JOHN Makin, a well-known Oxford schoolteacher and athletics official, has died aged 89.

He joined the staff at Edmund Campion Roman Catholic School at Iffley Turn when it opened in 1958 and worked there for 25 years until he retired.

After 16 years as head of English, he said: “I practically know Macbeth, Romeo and Juliet and A Midsummer Night’s Dream backwards.”

Mr Makin was born on May 24, 1924 in Radcliffe, Manchester, and went to school and college there.

He caught the train from Bury station to school every morning and it was there that romance blossomed when he first set eyes on his future wife, Peggy, standing on the opposite platform.

When war broke out, he joined the Fleet Air Arm of the Royal Navy. After initial training at HMS Royal Arthur, now the site of Butlin’s holiday camp at Skegness, he joined HMS Nabob, an escort aircraft carrier, but soon left to join a team working on radar.

HMS Nabob was later torpedoed in the Barents Sea by a German submarine, with the loss of many of his former comrades.

After the war, he trained as a teacher and worked at a parish school in Prestwich near Bury before moving to Oxford. His wife was “aghast” when she realised he had spent £2,410 on a house in Broughtons Close, Old Marston.

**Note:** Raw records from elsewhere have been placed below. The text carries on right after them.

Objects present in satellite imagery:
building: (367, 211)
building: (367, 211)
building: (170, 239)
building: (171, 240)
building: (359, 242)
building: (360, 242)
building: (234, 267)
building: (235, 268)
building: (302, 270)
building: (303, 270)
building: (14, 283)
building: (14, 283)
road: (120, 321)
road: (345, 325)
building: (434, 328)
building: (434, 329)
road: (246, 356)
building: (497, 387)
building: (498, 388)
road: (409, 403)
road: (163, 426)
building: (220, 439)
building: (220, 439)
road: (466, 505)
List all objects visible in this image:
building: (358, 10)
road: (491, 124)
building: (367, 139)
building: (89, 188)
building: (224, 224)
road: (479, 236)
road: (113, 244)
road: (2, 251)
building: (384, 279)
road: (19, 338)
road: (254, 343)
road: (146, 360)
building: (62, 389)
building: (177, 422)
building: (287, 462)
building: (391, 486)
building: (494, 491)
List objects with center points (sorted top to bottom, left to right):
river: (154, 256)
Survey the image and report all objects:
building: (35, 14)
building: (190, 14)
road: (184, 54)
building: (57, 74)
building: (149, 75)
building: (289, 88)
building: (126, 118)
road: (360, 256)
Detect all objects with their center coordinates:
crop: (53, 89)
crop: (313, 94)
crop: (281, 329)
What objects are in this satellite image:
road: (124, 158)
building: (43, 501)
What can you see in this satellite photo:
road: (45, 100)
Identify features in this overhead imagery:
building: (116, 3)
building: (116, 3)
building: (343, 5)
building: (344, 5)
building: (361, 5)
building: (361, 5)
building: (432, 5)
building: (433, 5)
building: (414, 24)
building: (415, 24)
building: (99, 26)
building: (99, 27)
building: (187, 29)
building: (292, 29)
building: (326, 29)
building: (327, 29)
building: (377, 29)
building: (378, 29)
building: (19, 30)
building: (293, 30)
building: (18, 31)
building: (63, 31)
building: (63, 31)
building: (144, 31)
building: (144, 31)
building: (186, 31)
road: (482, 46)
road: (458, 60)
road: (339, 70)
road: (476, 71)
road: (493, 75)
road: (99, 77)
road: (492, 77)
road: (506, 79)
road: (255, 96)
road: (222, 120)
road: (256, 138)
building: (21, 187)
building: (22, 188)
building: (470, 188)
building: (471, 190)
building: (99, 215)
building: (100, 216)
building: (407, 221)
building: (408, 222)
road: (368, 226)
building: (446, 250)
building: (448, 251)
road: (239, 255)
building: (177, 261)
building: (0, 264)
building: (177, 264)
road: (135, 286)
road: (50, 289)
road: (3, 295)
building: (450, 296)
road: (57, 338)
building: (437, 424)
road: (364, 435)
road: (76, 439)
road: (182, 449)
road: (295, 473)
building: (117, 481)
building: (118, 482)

Mr Makin’s son, Stephen, said: “Dad lived and breathed Edmund Campion, seeing it grow from a small secondary school to a large comprehensive. If asked what he taught, his reply was always ‘children’.”

His specialist subjects were English and economics.

Stephen added: “He believed in each pupil reaching their full potential. He was instrumental in the development of the CSE examinations as an alternative to the academic O-Level.”

Mr Makin, a rugby player and athlete in his youth, was a Grade 1 international track referee and regularly officiated at athletics meetings, including many at Oxford’s Horspath Road and Iffley Road tracks.

His other interests included cars, gardening, travel, church, and his devoted family. In recent years he lived in Kidlington.

John Makin died peacefully on March 8. He is survived by his children, Anne, Margaret, Susan and Stephen, and five grandchildren. His wife predeceased him.

The funeral service took place at St Thomas More Roman Catholic Church, Kidlington, in March.